Job 1> Copy the stretch of the exhibition text from "Under the Title" through "beneath are outlined." word for word.
Job 2> In the exhibition text, what title is Anna Amadio showing her work under?
Job 3> Summarize the exhibition text in two sentences.

Exercise text>
=-=-=-=-=

5. February – 19. March 2006
The abbreviation NB stands for the exhibition series of the same name first mounted by the Bundesamt für Kultur in 1997 based on the two Swiss studio grants to New York and Berlin. Before these prestigious grants fell victim to the Bund's savings measures last year, Anna Amadio (*1960) and Vittorio Santoro (*1962) were the last to be able to benefit from them. They both lived and worked for a year in New York, respectively, Berlin. They have since returned to Switzerland and are now presenting new works at the Kunstmuseum Thun.
Under the Title “One Corner More” Anna Amadio is showing her latest large-format drawings using the frottage technique and has also developed a three-dimensional work specially for the rooms at the museum. The artist, who lives in Basel and Cologne, is known for her drawings and her expansive installations, which were initially conceived as transparent inflatable objects. Today, she mainly works with a vacuum technique whereby the air is sucked out of over-sized plastic tarpaulins so that the struture of the bodies beneath are outlined.
In the case of the works which the artist is presenting in Thun, she was inspired by house facades, open-plan offices and the hustle and bustle on the streets of New York. Both in her drawings and in her installation Anna Amadio has had recourse to the architectural structures of the metropolis. Among the coloured lines of her drawings On the two corners 1-7 (2005) we find figures, rows f houses and street corners. With her vacuum sculpture Lips Inc. (2006) Amadio develops an urban landscape based on the working cubicles of an open-plan office. Beneath the "vacuumed" plastic coverings, the standardised office furniture gives rise to an architectonic space, somewhere between standardised blocks of houses and individual mark.

=-=-=-=-=

Input data>
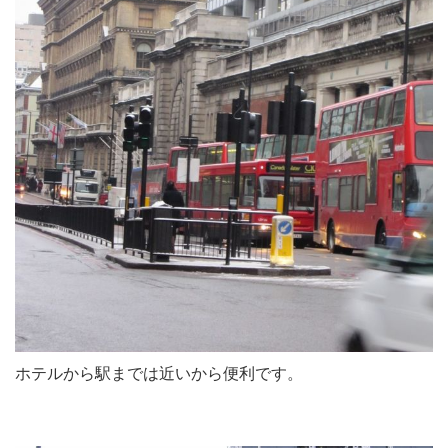
ホテルから駅までは近いから便利です。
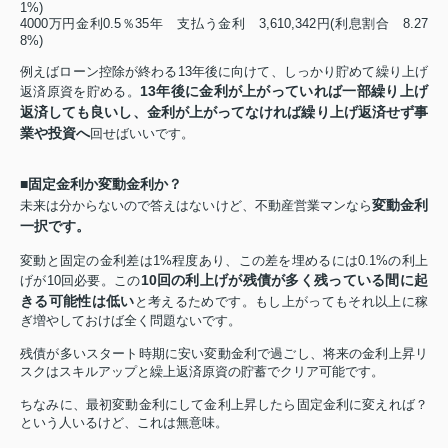
1%)
4000万円金利0.5％35年 支払う金利 3,610,342円
(
利息割合 8.27
8%)
例えばローン控除が終わる13年後に向けて、しっかり貯めて繰り上げ
13年後に金利が上がっていれば一部繰り上げ
返済原資を貯める。
返済しても良いし、金利が上がってなければ繰り上げ返済せず事
業や投資へ
回せばいいです。
■固定金利か変動金利か？
変動金利
未来は分からないので答えはないけど、不動産営業マンなら
一択です。
変動と固定の金利差は1%程度あり、この差を埋めるには0.1%の利上
10回の利上げが残債が多く残っている間に起
げが10回必要。この
きる可能性は低い
と考えるためです。もし上がってもそれ以上に稼
ぎ増やしておけば全く問題ないです。
残債が多いスタート時期に安い変動金利で過ごし、将来の金利上昇リ
スクはスキルアップと繰上返済原資の貯蓄でクリア可能です。
ちなみに、最初変動金利にして金利上昇したら固定金利に変えれば？
という人いるけど、これは無意味。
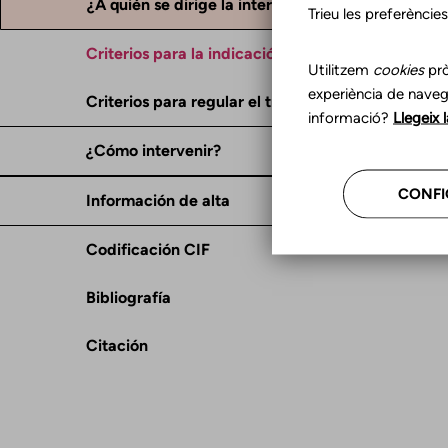
¿A quién se dirige la intervención?
Trieu les preferèncie
Criterios para la indicación del tratamiento
Utilitzem
cookies
prò
experiència de naveg
Criterios para regular el tratamiento
informació?
Llegeix 
¿Cómo intervenir?
CONFI
Información de alta
Codificación CIF
Bibliografía
Citación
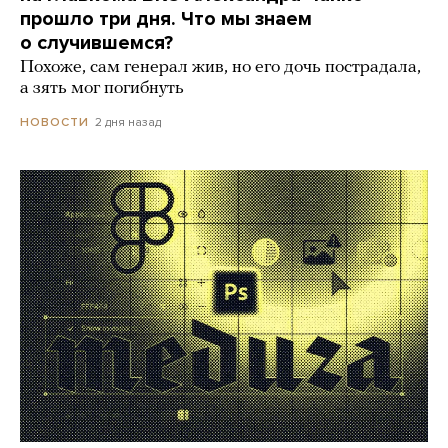
прошло три дня. Что мы знаем
о случившемся?
Похоже, сам генерал жив, но его дочь пострадала,
а зять мог погибнуть
2 дня назад
НОВОСТИ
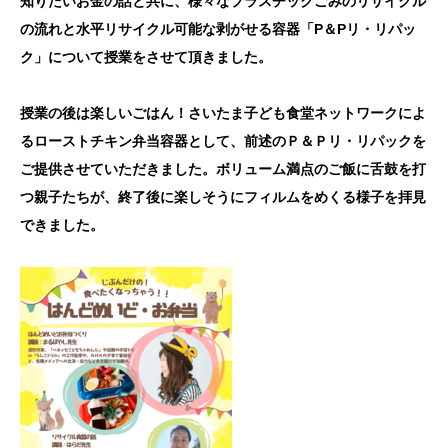
知りたいお金の話と共に、様々なプラスチックごみのリサイクル
の流れと水平リサイクル可能な剥がせる容器「P＆Pリ・リパッ
ク」について授業をさせて頂きました。
授業の後は楽しいごはん！さいたま子ども食堂ネットワークによ
るローストチキン弁当容器として、前述のＰ＆Ｐリ・リパックを
ご提供させていただきました。ボリューム満点のご飯に舌鼓を打
つ親子たちが、終了後に楽しそうにフィルムをめくる様子を拝見
できました。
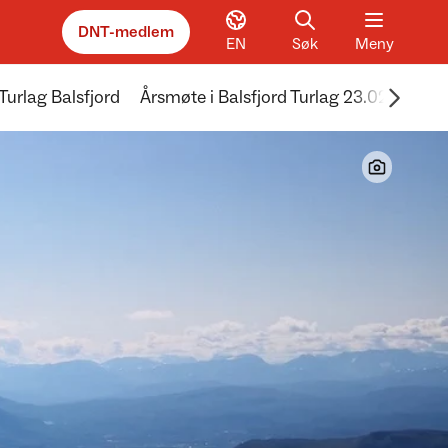
DNT-medlem
EN
Søk
Meny
Scroll 
Turlag Balsfjord
Årsmøte i Balsfjord Turlag 23.02.26
G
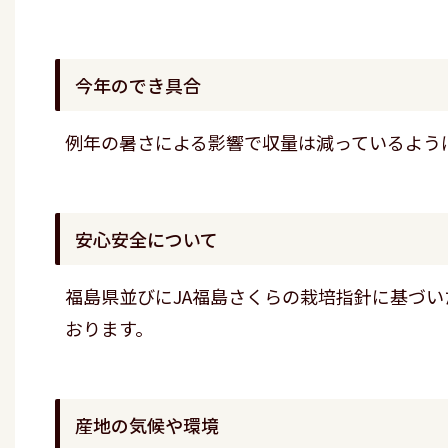
今年のでき具合
例年の暑さによる影響で収量は減っているよう
安心安全について
福島県並びにJA福島さくらの栽培指針に基づ
おります。
産地の気候や環境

=-=-=-=-=

Task solution 1>
Under the Title “One Corner More” Anna Amadio is showing her latest large-format drawings using the frottage technique and has also developed a three-dimensional work specially for the rooms at the museum. The artist, who lives in Basel and Cologne, is known for her drawings and her expansive installations, which were initially conceived as transparent inflatable objects. Today, she mainly works with a vacuum technique whereby the air is sucked out of over-sized plastic tarpaulins so that the struture of the bodies beneath are outlined.

Task solution 2> "One Corner More"

Task solution 3> Anna Amadio and Vittorio Santoro were the last to benefit from the Swiss studio grants to New York and Berlin before savings measures ended them, and they are now presenting new works at the Kunstmuseum Thun. Amadio is showing large-format frottage drawings and a vacuum sculpture, Lips Inc., inspired by house facades, open-plan offices and street life in New York.